Walking through Town Plaza Park on a Sunday morning, it is easy to feel insulated. We live in a town that prides itself on “Small Town Service” and quiet, manicured peace. But for the Jewish community in Los Gatos and the broader Silicon Valley, that peace is increasingly expensive, financially and emotionally.
Recent events have shattered the illusion that the “Los Gatos Bubble” is impenetrable. From a violent incident at Santana Row to the constant monitoring of FBI reports regarding regional threats, the reality of rising antisemitism is no longer a distant headline. It is a local emergency.
The Santana Row ripple effect
While the recent attack at Santana Row took place just a few miles away, the shockwaves were felt here in Los Gatos. When local victims speak out, they are sharing a story of a localized crime, but they are also highlighting a systemic vulnerability.
In a recent update, community leaders noted that they have been in direct contact with the San Jose Police Chief and the District Attorney’s Office to ensure these cases are treated with the gravity they deserve. The fact that high-level intervention is required to ensure victims feel “seen and heard” points to a chilling truth: for Jewish residents, safety is something that must be vigorously advocated for, investigated and policed.
The architecture of anxiety
Perhaps the most jarring statistic to emerge from recent community reports is the “Security Tax” on Jewish life. On March 12, Jewish Silicon Valley sent out an email in response to various incidents, including the one at Santana Row, stating its security costs had skyrocketed by 200% over the past three years.
We are living in an era where ‘Jewish joy’ requires a tactical budget
While most local non-profits are budgeting for new programming or facility upgrades, our Jewish neighbors have had to divert millions of dollars toward armed guards, surveillance, and fortified entries. At the Addison-Penzak JCC (APJCC) and across our “Jewish ecosystem,” the priority has shifted from simple community gathering to the logistical hardening of spaces.
This is the hidden face of local antisemitism.
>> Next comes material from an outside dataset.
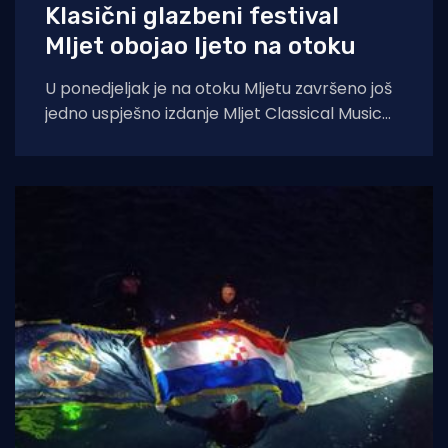
Klasični glazbeni festival
Mljet obojao ljeto na otoku
U ponedjeljak je na otoku Mljetu završeno još
jedno uspješno izdanje Mljet Classical Music
Festivala, koji je i ovoga ljeta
It isn’t always a slur shouted on Main Street; often, it is the silent, staggering cost of ensuring that a child can go to preschool or a senior can attend a bridge club without being a target. We are living in an era where “Jewish Joy” requires a tactical budget.
Solidarity beyond the foothills
The sentiment shared by regional leaders is clear: “You are not alone.” But for that to be true in Los Gatos, the burden of vigilance cannot fall solely on the Jewish community.
When we hear about FBI drone updates in San Francisco or active shooter situations in Michigan and elsewhere, the instinct is to check our own locks. But as the APJCC elevates its security presence “out of an abundance of caution,” the rest of Los Gatos must elevate its moral presence.
Recognizing the weight: Acknowledging that your Jewish neighbors are navigating a baseline level of stress that their peers may not be.
Supporting the infrastructure: Understanding that when local Jewish organizations ask for help, they are often asking for the basic right to exist safely.
Refusing silence: Ensuring that when antisemitic rhetoric appears in our schools or on our social media feeds, the pushback comes from the entire community, not just the victims.
Unapologetic belonging
The goal, as stated by community advocates, is to ensure Silicon Valley remains a space to be “vocally and unapologetically Jewish.” In Los Gatos, that means ensuring that our town remains a place where a Hanukkah menorah is displayed with the same sense of security as a Christmas tree, and where Jewish students at Los Gatos High School, and in our other schools, feel as protected as any of their classmates.
We are a community that shows up for the Holiday Parade and the Jazz on the Plazz concerts. We must also be a community that shows up when the “oldest hatred” knocks on our regional door.
True safety isn’t just about police presence and 200% increases in security spending; it is about the collective refusal to let any segment of our town feel like they are standing alone. The cost of Jewish joy is currently too high.
It’s time we all started chipping in to lower it.